Ineens vallen de bomen aan weerszijden van de Brand in Zeeland me op. Ze maken van deze toegangsweg tot het dorp een laan. Het was me niet eerder opgevallen en dat terwijl ik al praktisch mijn hele leven in Zeeland woon. Het is alsof je de schoonheid pas gaat waarderen als je er afscheid van neemt.
De zon valt in stroken van verschillende tinten wit tussen de bomen van de Korte Dijk door. Ik draai deze straat in op weg naar mijn huis. Ik heb mijn zoontje net voor de eerste keer naar zijn nieuwe school gebracht. Het is een beetje heiig en dat heeft een sprookjesachtige uitwerking op dit stukje van de Korte Dijk. Het sprookje in Zeeland is uit, want het is tijd voor een nieuw avontuur.

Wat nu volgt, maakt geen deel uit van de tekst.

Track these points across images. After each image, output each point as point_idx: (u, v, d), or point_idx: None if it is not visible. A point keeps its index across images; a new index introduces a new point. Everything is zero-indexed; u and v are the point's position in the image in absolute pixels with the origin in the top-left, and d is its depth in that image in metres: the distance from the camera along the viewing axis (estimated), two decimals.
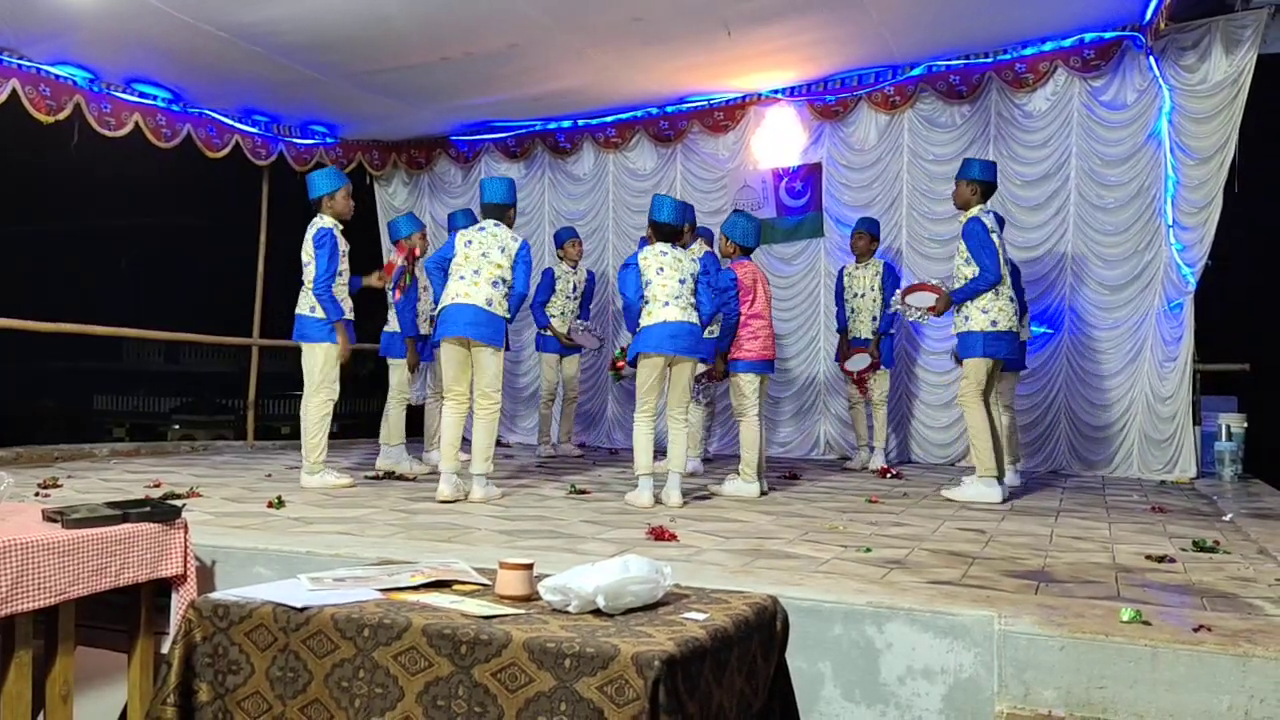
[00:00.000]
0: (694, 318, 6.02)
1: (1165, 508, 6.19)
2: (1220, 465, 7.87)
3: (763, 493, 6.46)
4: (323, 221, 6.47)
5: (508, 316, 6.09)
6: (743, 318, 6.50)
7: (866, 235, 8.13)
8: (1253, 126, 7.64)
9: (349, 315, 6.53)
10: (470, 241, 6.08)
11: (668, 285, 5.98)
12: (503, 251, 6.04)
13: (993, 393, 6.44)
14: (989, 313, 6.18)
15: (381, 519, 5.13)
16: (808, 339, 9.43)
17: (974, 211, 6.27)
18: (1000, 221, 6.57)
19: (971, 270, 6.22)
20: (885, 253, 8.92)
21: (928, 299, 6.62)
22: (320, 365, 6.42)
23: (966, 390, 6.27)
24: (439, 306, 6.09)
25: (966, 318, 6.26)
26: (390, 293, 7.35)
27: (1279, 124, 8.32)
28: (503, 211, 6.23)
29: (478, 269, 5.99)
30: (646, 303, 6.01)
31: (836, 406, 9.22)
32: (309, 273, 6.44)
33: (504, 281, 6.04)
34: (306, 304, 6.46)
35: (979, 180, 6.32)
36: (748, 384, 6.52)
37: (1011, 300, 6.27)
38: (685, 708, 2.10)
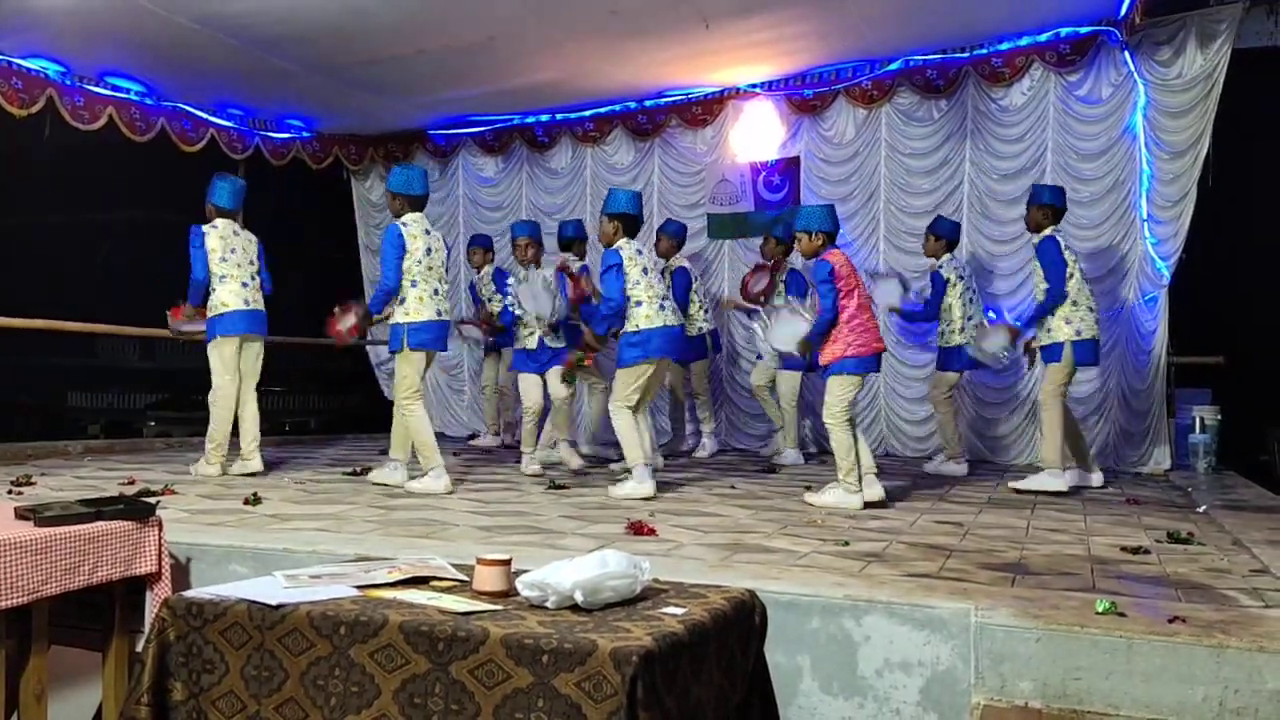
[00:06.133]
0: (680, 319, 6.10)
1: (1140, 500, 6.24)
2: (1194, 457, 7.93)
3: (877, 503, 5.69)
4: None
5: None
6: (849, 311, 5.61)
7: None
8: (1227, 121, 7.69)
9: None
10: (430, 249, 6.18)
11: (655, 286, 5.97)
12: (443, 262, 6.33)
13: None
14: (1072, 323, 6.47)
15: (359, 515, 5.10)
16: None
17: (1047, 231, 6.57)
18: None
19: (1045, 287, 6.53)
20: (863, 246, 8.96)
21: (1000, 338, 6.73)
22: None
23: (1047, 391, 6.55)
24: (419, 317, 6.10)
25: (1049, 330, 6.51)
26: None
27: (1253, 118, 8.36)
28: (426, 202, 6.39)
29: (440, 279, 6.24)
30: (639, 304, 5.93)
31: (817, 402, 9.21)
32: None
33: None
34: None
35: (1049, 205, 6.64)
36: (851, 387, 5.66)
37: (1091, 309, 6.58)
38: (663, 703, 2.09)
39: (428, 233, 6.21)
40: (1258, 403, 8.63)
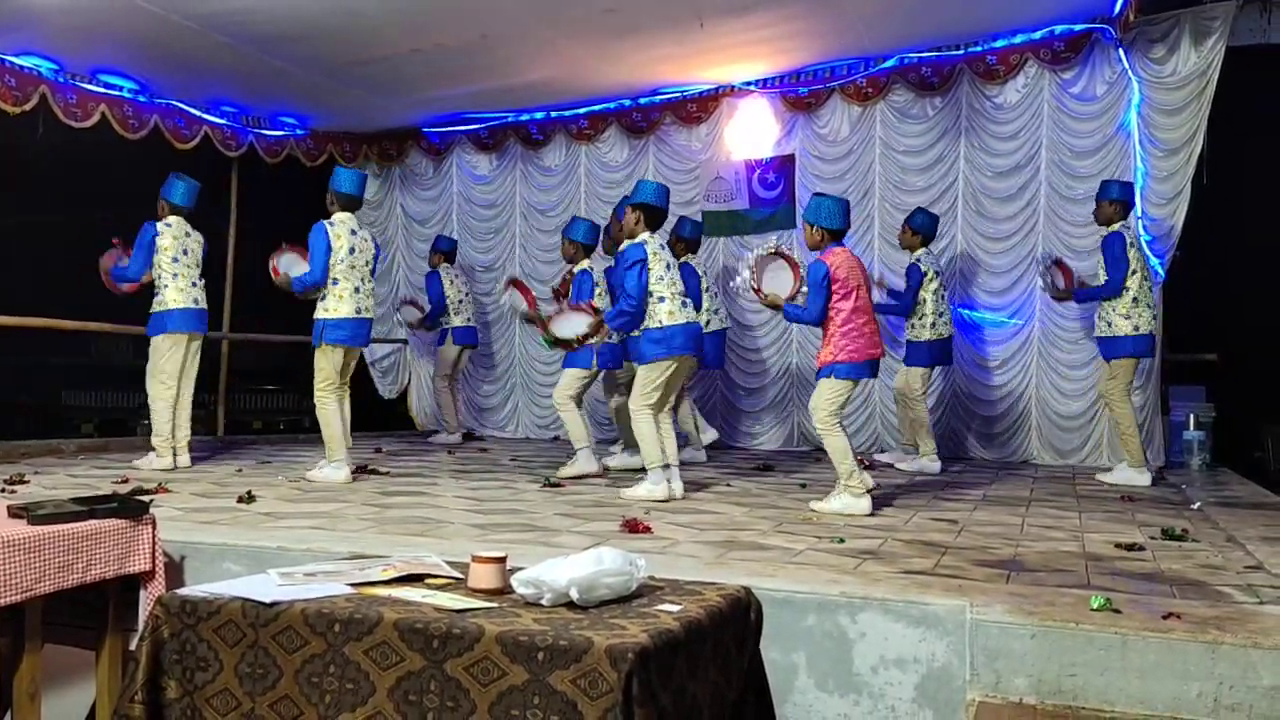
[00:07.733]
0: (697, 316, 6.13)
1: (1134, 496, 6.25)
2: (1188, 454, 7.96)
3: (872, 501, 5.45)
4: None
5: None
6: (844, 314, 5.39)
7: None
8: (1221, 118, 7.70)
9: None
10: (354, 249, 6.43)
11: (677, 283, 5.94)
12: (367, 261, 6.54)
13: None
14: (1131, 319, 6.78)
15: (354, 513, 5.10)
16: (780, 329, 9.42)
17: (1115, 227, 6.88)
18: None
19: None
20: (858, 244, 8.95)
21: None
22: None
23: (1113, 389, 6.86)
24: (338, 314, 6.34)
25: (1109, 324, 6.86)
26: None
27: (1247, 115, 8.38)
28: (360, 204, 6.69)
29: (363, 278, 6.49)
30: (662, 300, 5.83)
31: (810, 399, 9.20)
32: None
33: None
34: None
35: (1119, 200, 6.94)
36: (841, 391, 5.48)
37: (1150, 306, 6.85)
38: (659, 699, 2.09)
39: (353, 233, 6.46)
40: (1252, 400, 8.66)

Ons eerste eigen huis staat aan de rand van een park en is voorzien van een trapveldje en een speeltuintje. De nieuwe school van mijn zoontje zit aan de rand van het park en grenst aan het trapveldje en de supermarkt zit aan de andere kant van hetzelfde park. Een leven op een postzegel van groen. Ik snap precies waarvoor wij gevallen zijn. Toch voelt het nog vreemd om door Uden te rijden en te bedenken: ‘Dit is straks mijn woonplaats.’
Ik kon altijd al genieten van de vijvers op het Melkpad, met als absoluut favoriete plekje de houtenbrug aan de rand met de Kleine Graspeel. Topwerk van een landschapsarchitect, want het plaatje moet wel door iemand bedacht zijn. Het bruggetje heeft namelijk geen functie, anders dan een esthetische; er loopt immers een handig geasfalteerd pad langs de vijver en om van het gecreëerde uitzicht te genieten staat er een er een bankje recht tegenover het bruggetje. En nu ik weet dat ik er straks niet meer zo makkelijk naar toe ga neem ik er nog veel liever op plaats.
Niet alleen de omgeving kleurt ineens veel warmer, ook de mensen. Het is alsof ik nu meer aanspraak heb. Ik merk dat ik erbij hoor in de Zeelandse gemeenschap in het algemeen en in mijn buurt in het bijzonder. Ik krijg fijne felicitaties, maar hoor ook dat mensen het jammer vinden dat we gaan. Het zal aan mij liggen, maar ik was me er niet zo van bewust dat ik word gewaardeerd. Dit kan natuurlijk ook komen door de vanzelfsprekendheid van mijn aanwezigheid, waar nu een einde aan komt.
Buiten het feit dat we in een huis woonden met elk jaar een hogere huur en de enorm lage rente op ons opgebouwde vermogen is het de wens een nieuwe start te maken, die ons naar Uden hebben getrokken. Dan zijn er nog allerlei argumenten waarom we niet nog langer met kopen wilden wachten (daar kom ik vast nog wel eens op terug). Nu overheerst het rare gevoel dat ik een toerist lijk in mijn eigen dorp. Het is vergelijkbaar met de beleving als je terugkeert van vakantie, alleen gaat het bij mij nu vooraf aan een definitief vertrek.